I’ve never known anyone who loved Christmas the way my late friend did. She was my husband’s cousin, and they shared their childhoods through family gatherings and holidays. He speaks fondly of those days, but she spoke of them with reverence. They were, in her mind, nothing short of perfection. She remembered, in great detail, every food, cookie, candy, gift and song. She could recall which years they had snow and which years they did not. She would even talk about the wrapping paper and decorations.
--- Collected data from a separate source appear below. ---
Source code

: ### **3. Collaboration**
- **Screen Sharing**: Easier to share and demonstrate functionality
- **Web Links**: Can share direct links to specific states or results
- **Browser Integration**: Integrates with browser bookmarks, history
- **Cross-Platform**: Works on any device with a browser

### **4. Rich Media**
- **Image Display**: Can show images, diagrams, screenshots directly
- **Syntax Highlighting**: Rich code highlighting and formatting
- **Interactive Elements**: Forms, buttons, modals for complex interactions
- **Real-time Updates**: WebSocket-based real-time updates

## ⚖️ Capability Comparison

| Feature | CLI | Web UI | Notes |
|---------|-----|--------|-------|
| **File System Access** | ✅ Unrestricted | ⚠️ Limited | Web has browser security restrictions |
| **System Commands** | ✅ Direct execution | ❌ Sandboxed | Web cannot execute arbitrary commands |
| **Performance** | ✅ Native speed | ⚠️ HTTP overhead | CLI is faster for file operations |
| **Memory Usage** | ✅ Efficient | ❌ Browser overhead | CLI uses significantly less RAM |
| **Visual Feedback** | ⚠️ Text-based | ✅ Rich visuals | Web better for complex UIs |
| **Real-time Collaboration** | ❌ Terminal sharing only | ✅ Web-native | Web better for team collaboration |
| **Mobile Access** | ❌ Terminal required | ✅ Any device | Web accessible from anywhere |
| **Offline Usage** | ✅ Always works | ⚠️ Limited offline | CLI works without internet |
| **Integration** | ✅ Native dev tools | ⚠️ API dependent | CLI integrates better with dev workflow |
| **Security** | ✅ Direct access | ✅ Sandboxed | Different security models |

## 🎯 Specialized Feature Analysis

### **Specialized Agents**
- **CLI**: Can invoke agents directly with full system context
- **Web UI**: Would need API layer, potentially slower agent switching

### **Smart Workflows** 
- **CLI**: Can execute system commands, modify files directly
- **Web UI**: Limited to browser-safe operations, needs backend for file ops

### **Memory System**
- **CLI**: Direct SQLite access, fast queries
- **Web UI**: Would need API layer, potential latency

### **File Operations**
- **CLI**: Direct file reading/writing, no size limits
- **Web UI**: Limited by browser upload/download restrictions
Thinking back to my own childhood, I can’t remember any major holiday catastrophe. I spoke with my mother about this, and she filled me in on the time Dad began to paint the living room the night before she was set to have all twenty-five members of our family come to our home for Thanksgiving. They both laugh about it now. We reminisced about the time we got a “fresh” turkey that turned out to be anything but. We had beef that evening instead. There were mix-ups over gifts; there were out and out bad gifts. There were ruined desserts. There was the time my grandmother set her freshly made peanut brittle out on a bench on her porch to cool, and when we went out to retrieve it we found my cat curled up on the warm pan, fast asleep, fur stuck to Gram’s handiwork.
The point is this: Holidays are not perfect. Nothing in life is. But if we focus on the good things, the happy memories, and learn to laugh at the calamities, maybe we can stop stressing and learn to have that same love of the holiday season that my friend had.